*DIRECTIONS:*
Transcribe exactly every line from the one containing "erreicht. In den 1990er Jahren tru" down to the final line of the listing below, including both, and leave out the rest.
────────────────────────────────────────
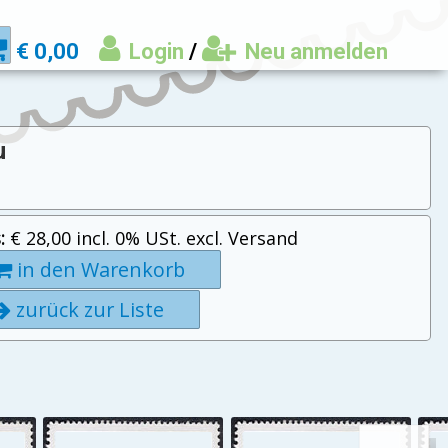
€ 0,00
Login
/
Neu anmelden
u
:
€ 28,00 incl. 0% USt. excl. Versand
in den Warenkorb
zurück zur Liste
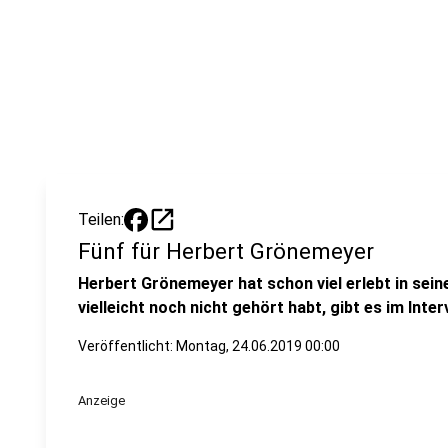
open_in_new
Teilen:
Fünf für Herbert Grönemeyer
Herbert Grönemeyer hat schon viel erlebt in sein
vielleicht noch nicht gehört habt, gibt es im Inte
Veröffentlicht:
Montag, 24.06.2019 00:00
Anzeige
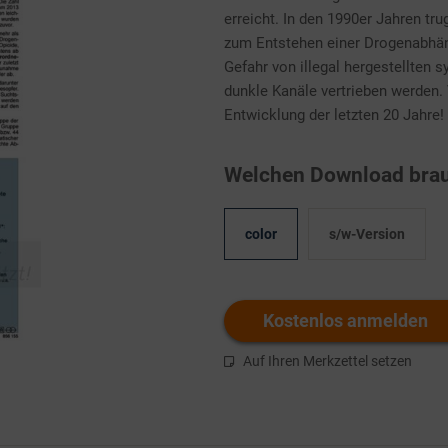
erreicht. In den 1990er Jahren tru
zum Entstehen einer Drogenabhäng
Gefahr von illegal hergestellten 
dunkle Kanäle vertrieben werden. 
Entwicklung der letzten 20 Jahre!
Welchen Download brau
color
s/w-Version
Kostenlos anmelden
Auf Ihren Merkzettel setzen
────────────────────────────────────────
*ANSWER BOX:*
erreicht. In den 1990er Jahren tru
zum Entstehen einer Drogenabhäng
Gefahr von illegal hergestellten 
dunkle Kanäle vertrieben werden. 
Entwicklung der letzten 20 Jahre!
Welchen Download brau
color
s/w-Version
Kostenlos anmelden
Auf Ihren Merkzettel setzen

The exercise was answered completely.